_The task_:
Where the line holding "Please be so kind and send us your enquiry." appears, start copying, and continue exactly through the last line of the listing, skipping pictures.

_Records provided_:

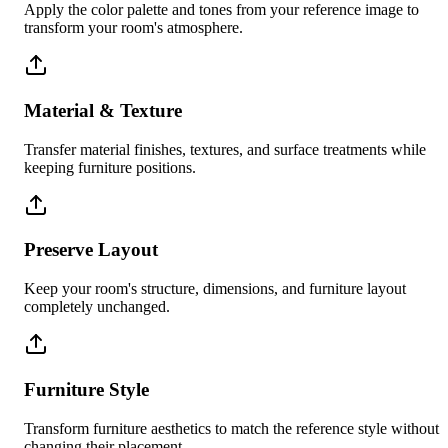
Apply the color palette and tones from your reference image to
transform your room's atmosphere.
Material & Texture
Transfer material finishes, textures, and surface treatments while
keeping furniture positions.
Preserve Layout
Keep your room's structure, dimensions, and furniture layout
completely unchanged.
Furniture Style
Transform furniture aesthetics to match the reference style without
changing their placement.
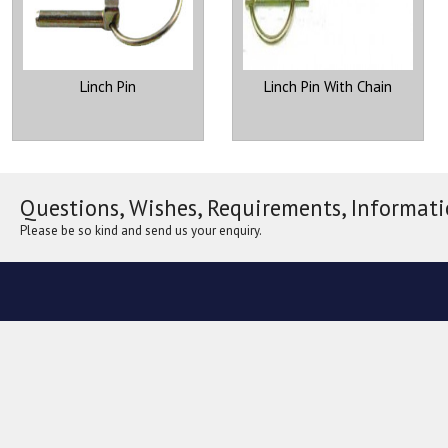
Linch Pin
Linch Pin With Chain
Questions, Wishes, Requirements, Informati
Please be so kind and send us your enquiry.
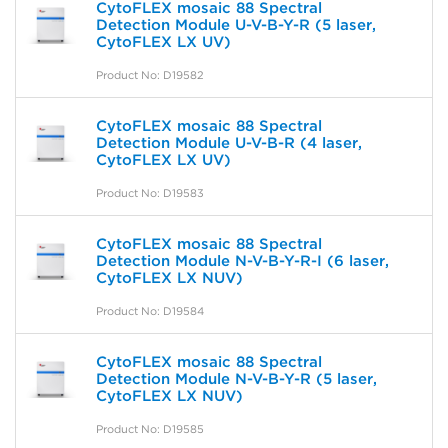
CytoFLEX mosaic 88 Spectral
Detection Module U-V-B-Y-R (5 laser,
CytoFLEX LX UV)
Product No: D19582
CytoFLEX mosaic 88 Spectral
Detection Module U-V-B-R (4 laser,
CytoFLEX LX UV)
Product No: D19583
CytoFLEX mosaic 88 Spectral
Detection Module N-V-B-Y-R-I (6 laser,
CytoFLEX LX NUV)
Product No: D19584
CytoFLEX mosaic 88 Spectral
Detection Module N-V-B-Y-R (5 laser,
CytoFLEX LX NUV)
Product No: D19585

_Solution to this task_:
Please be so kind and send us your enquiry.
CytoFLEX mosaic 88 Spectral
Detection Module U-V-B-Y-R (5 laser,
CytoFLEX LX UV)
Product No: D19582
CytoFLEX mosaic 88 Spectral
Detection Module U-V-B-R (4 laser,
CytoFLEX LX UV)
Product No: D19583
CytoFLEX mosaic 88 Spectral
Detection Module N-V-B-Y-R-I (6 laser,
CytoFLEX LX NUV)
Product No: D19584
CytoFLEX mosaic 88 Spectral
Detection Module N-V-B-Y-R (5 laser,
CytoFLEX LX NUV)
Product No: D19585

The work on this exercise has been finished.